In proposing the plan, Paul said there were 40 different federal agencies that have armed officers, and he was recognizing an issue on which WND has reported in the past. In fact, some 15 years ago, WND documented how a commando-style raid by "20 heavily armed federal agents and local sheriff's deputies" involved employees of the National Park Service.
Even then, there were an estimated 60,000 federal agents trained and authorized to enforce thousands of laws, and that was long before the development of the Transportation Security Administration and the Department of Homeland Secuirty.

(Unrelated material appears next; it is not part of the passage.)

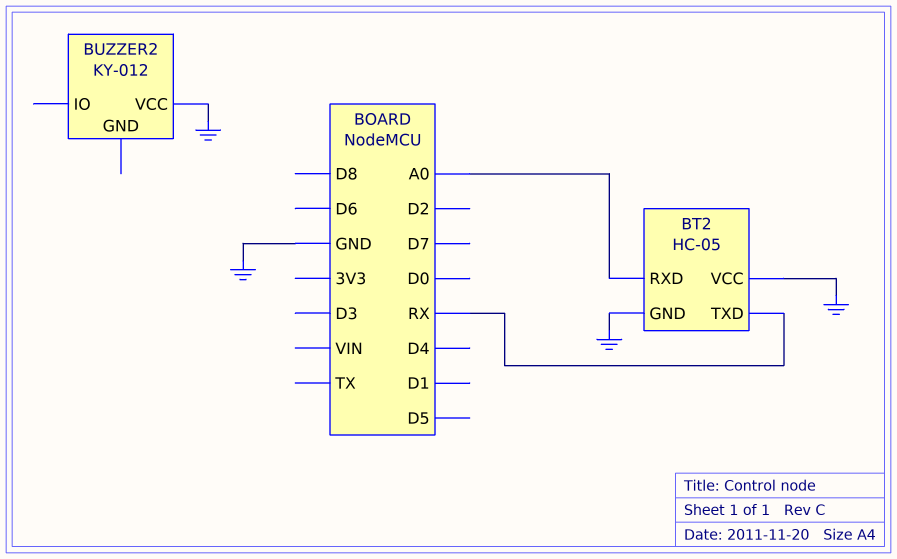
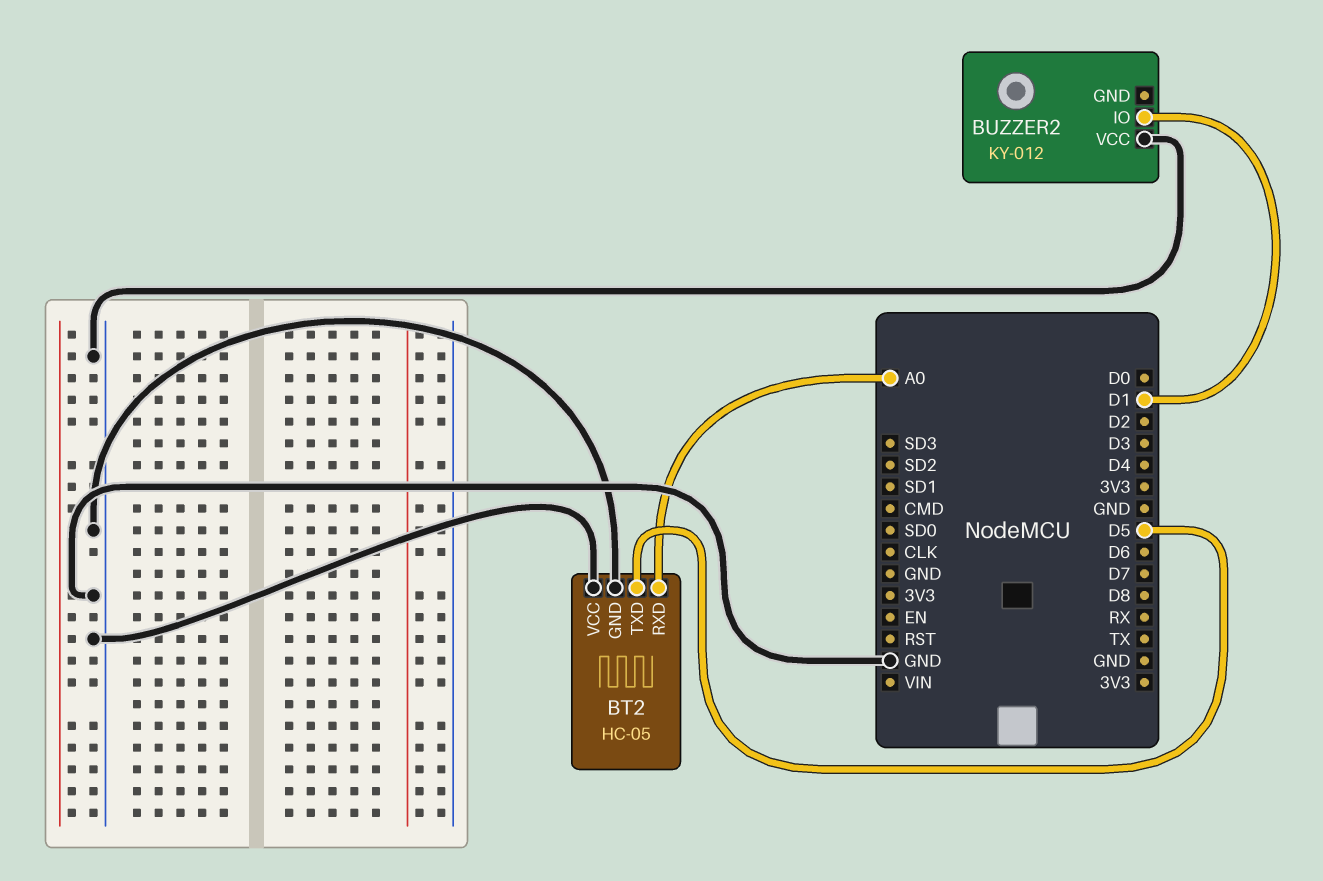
BT2 pin TXD: RX -> D5
BUZZER2 pin IO: none -> D1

The report said among the agencies with armed employees are the Department of Agriculture Office of Inspector General, Ag Department's U.S. Forest Service, the Department of the Air Force, Department of the Army, Department of Commerce, Bureau of Export Administration, Department of Commerce National Oceanic and Atmospheric Administration, National Marine Fisheries Service Staff Office for Law Enforcement, Department of Education, Department of Energy, Department of Health and Human Services Food and Drug Administration, Department of Housing and Urban Development, Department of the Interior, U.S. Fish and Wildlife Service, Department of Justice, Department of Labor, State Department, Treasury Department, EPA, Federal Deposit Insurance Corporation, General Services Administration, NASA, Small Business Administration, Social Security Administration and the U.S. Railroad Retirement Board, and others.